◆ Problem
Every entry should come back exactly as written, minus the pictures.

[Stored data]
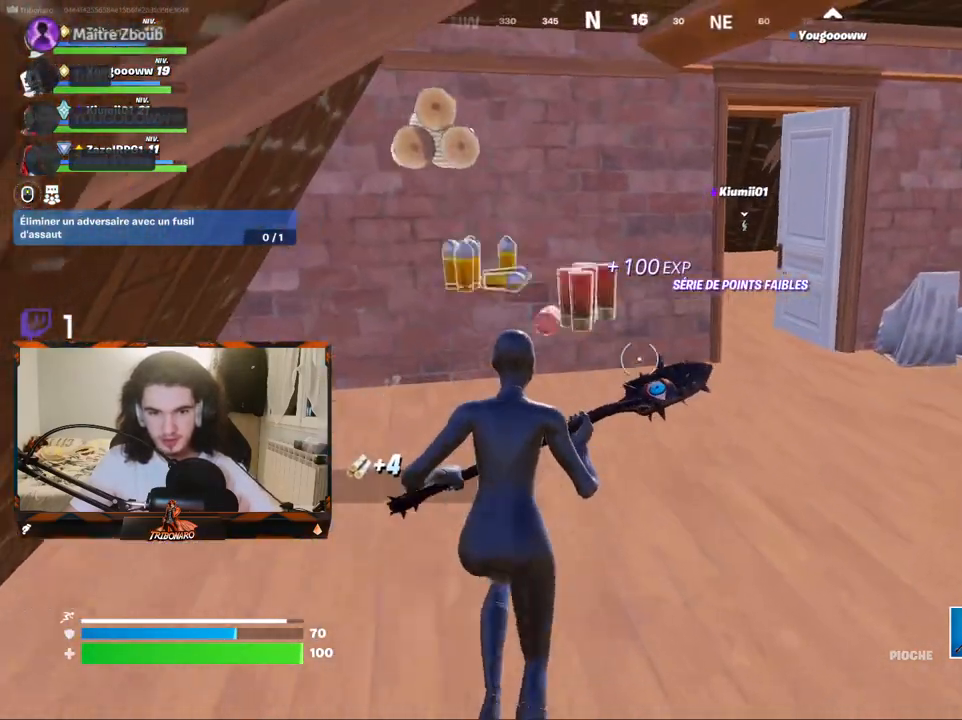
{"keys": ["d", "z"], "mouse": [], "mouse_move": "down-right", "events": [[434, "d", "down"]]}
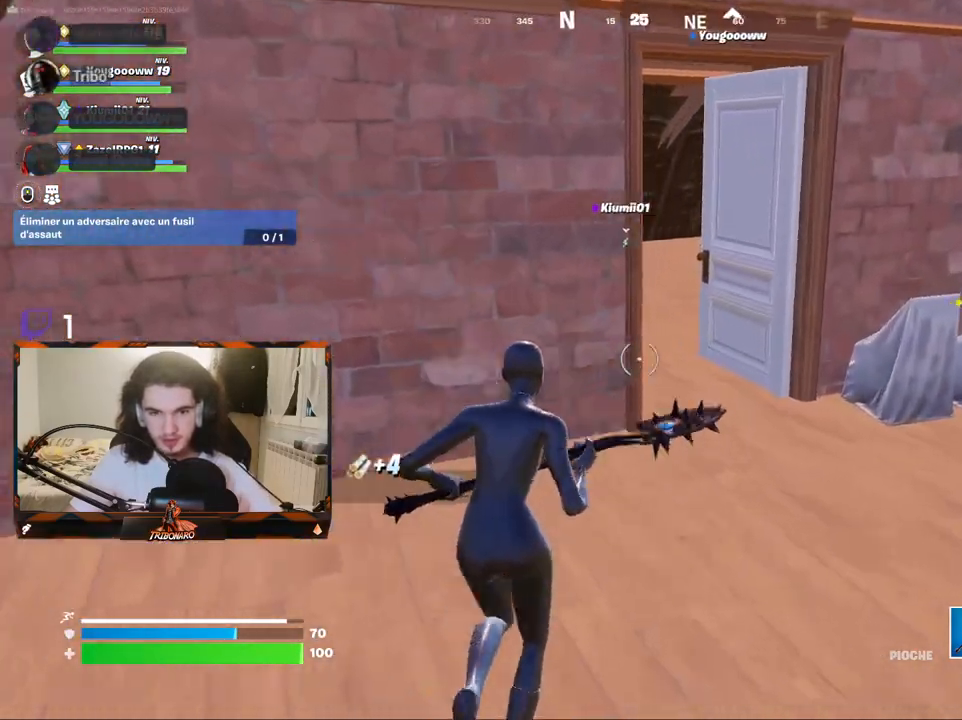
{"keys": ["d", "z"], "mouse": [], "mouse_move": "left", "events": [[150, "d", "up"], [434, "d", "down"]]}
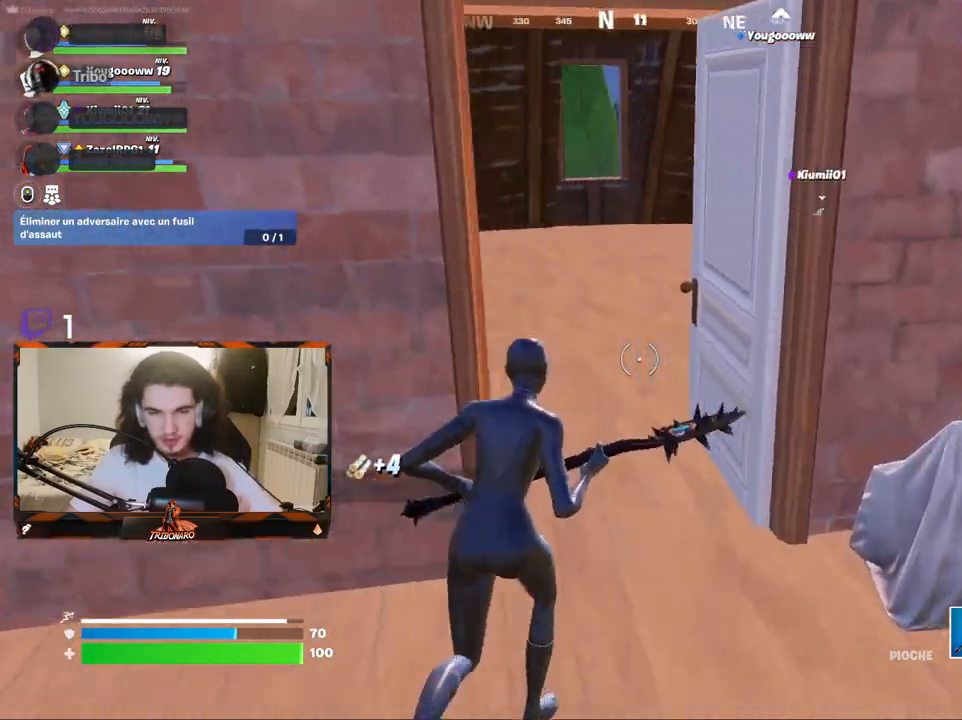
{"keys": ["z"], "mouse": [], "mouse_move": "left", "events": [[34, "d", "up"]]}
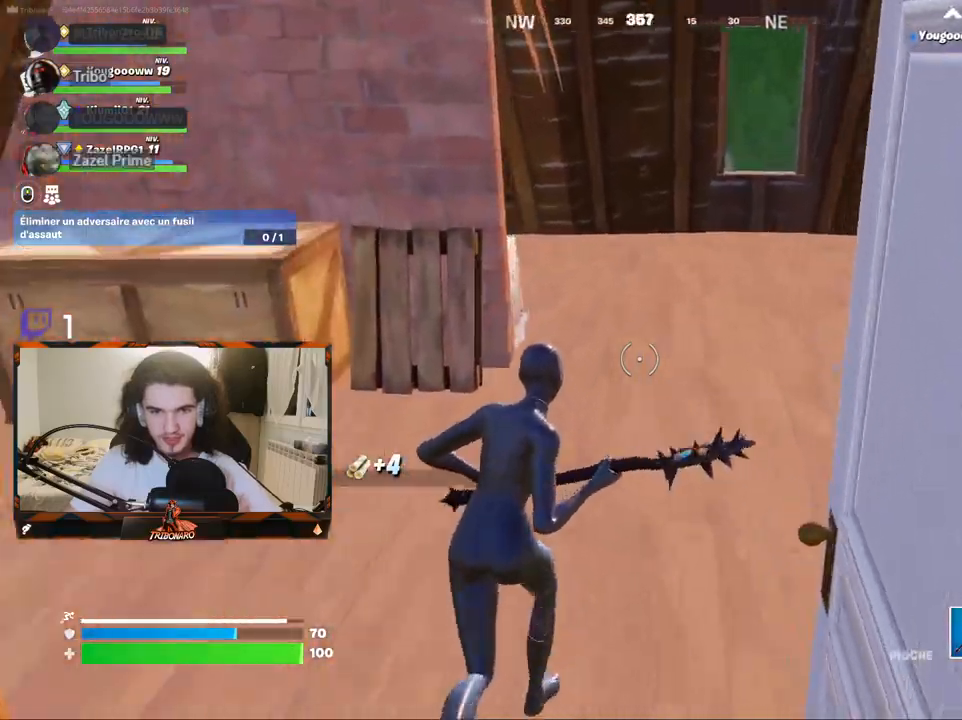
{"keys": ["z"], "mouse": [], "mouse_move": "left", "events": [[100, "d", "down"], [450, "d", "up"]]}
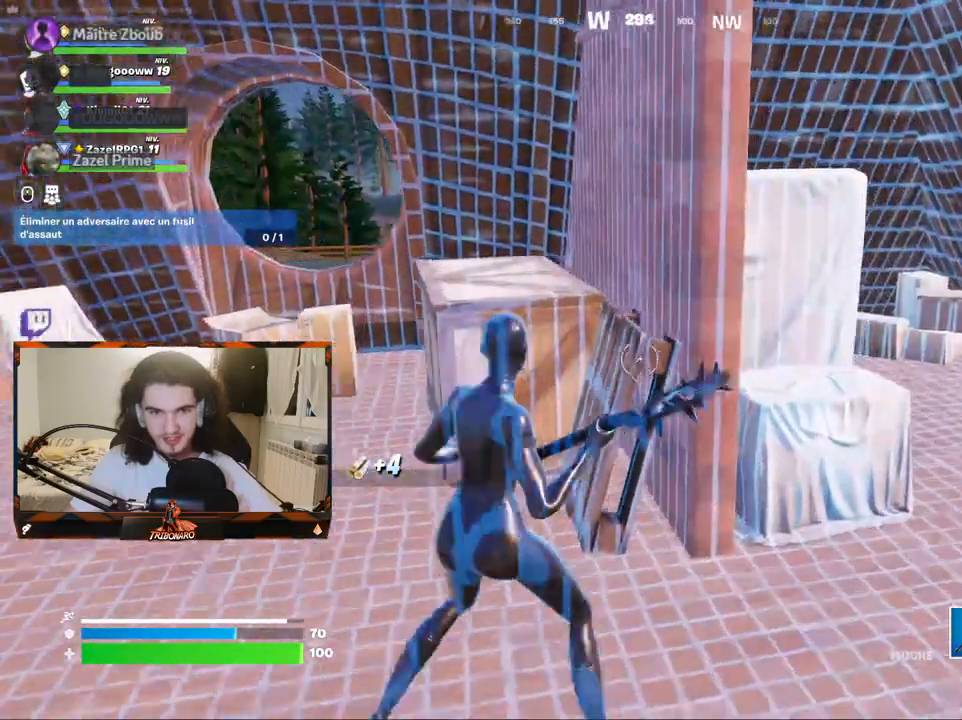
{"keys": ["s"], "mouse": ["left"], "mouse_move": "down", "events": [[34, "q", "down"], [167, "mouse_left", "down"], [217, "q", "up"], [317, "z", "up"], [500, "s", "down"]]}
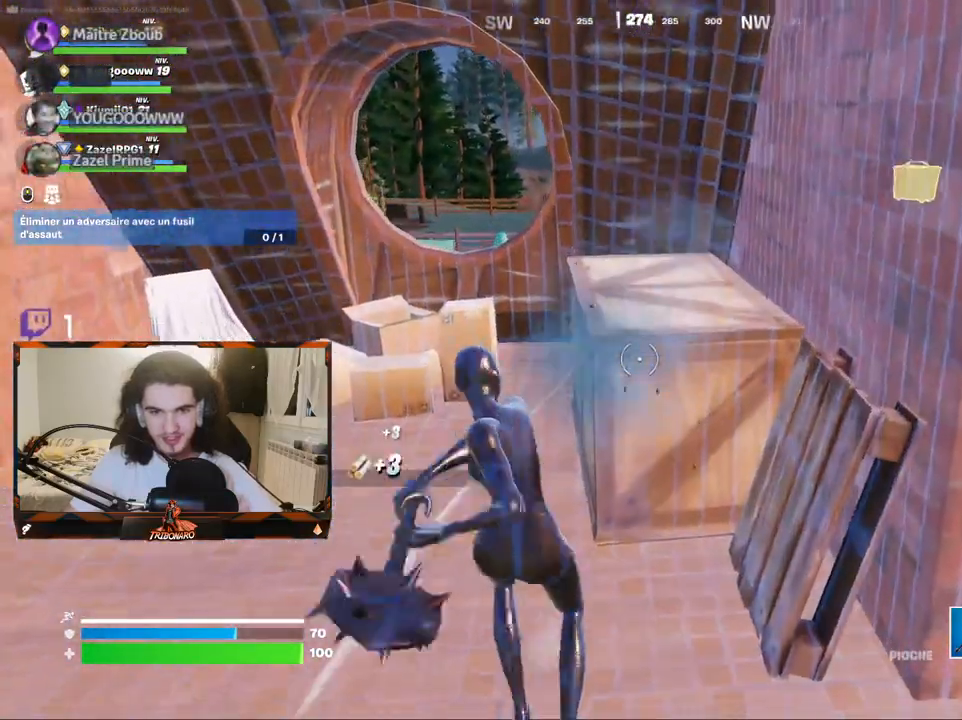
{"keys": [], "mouse": ["left"], "mouse_move": "still", "events": [[184, "s", "up"]]}
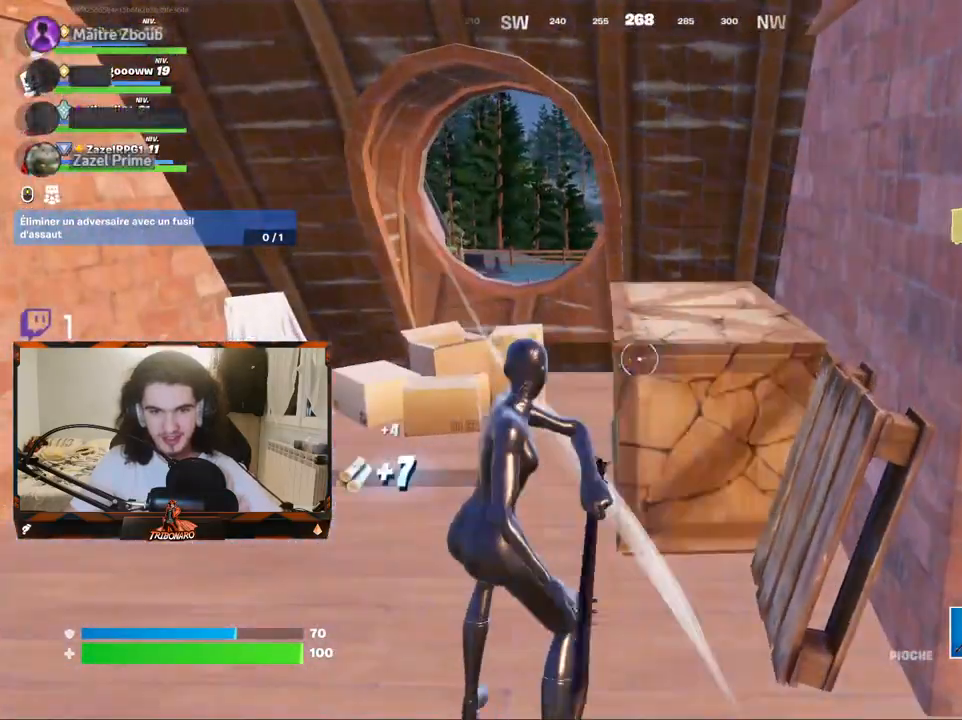
{"keys": [], "mouse": ["left"], "mouse_move": "right", "events": []}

◆ Reply
{"keys": ["d", "z"], "mouse": [], "mouse_move": "down-right", "events": [[434, "d", "down"]]}
{"keys": ["d", "z"], "mouse": [], "mouse_move": "left", "events": [[150, "d", "up"], [434, "d", "down"]]}
{"keys": ["z"], "mouse": [], "mouse_move": "left", "events": [[34, "d", "up"]]}
{"keys": ["z"], "mouse": [], "mouse_move": "left", "events": [[100, "d", "down"], [450, "d", "up"]]}
{"keys": ["s"], "mouse": ["left"], "mouse_move": "down", "events": [[34, "q", "down"], [167, "mouse_left", "down"], [217, "q", "up"], [317, "z", "up"], [500, "s", "down"]]}
{"keys": [], "mouse": ["left"], "mouse_move": "still", "events": [[184, "s", "up"]]}
{"keys": [], "mouse": ["left"], "mouse_move": "right", "events": []}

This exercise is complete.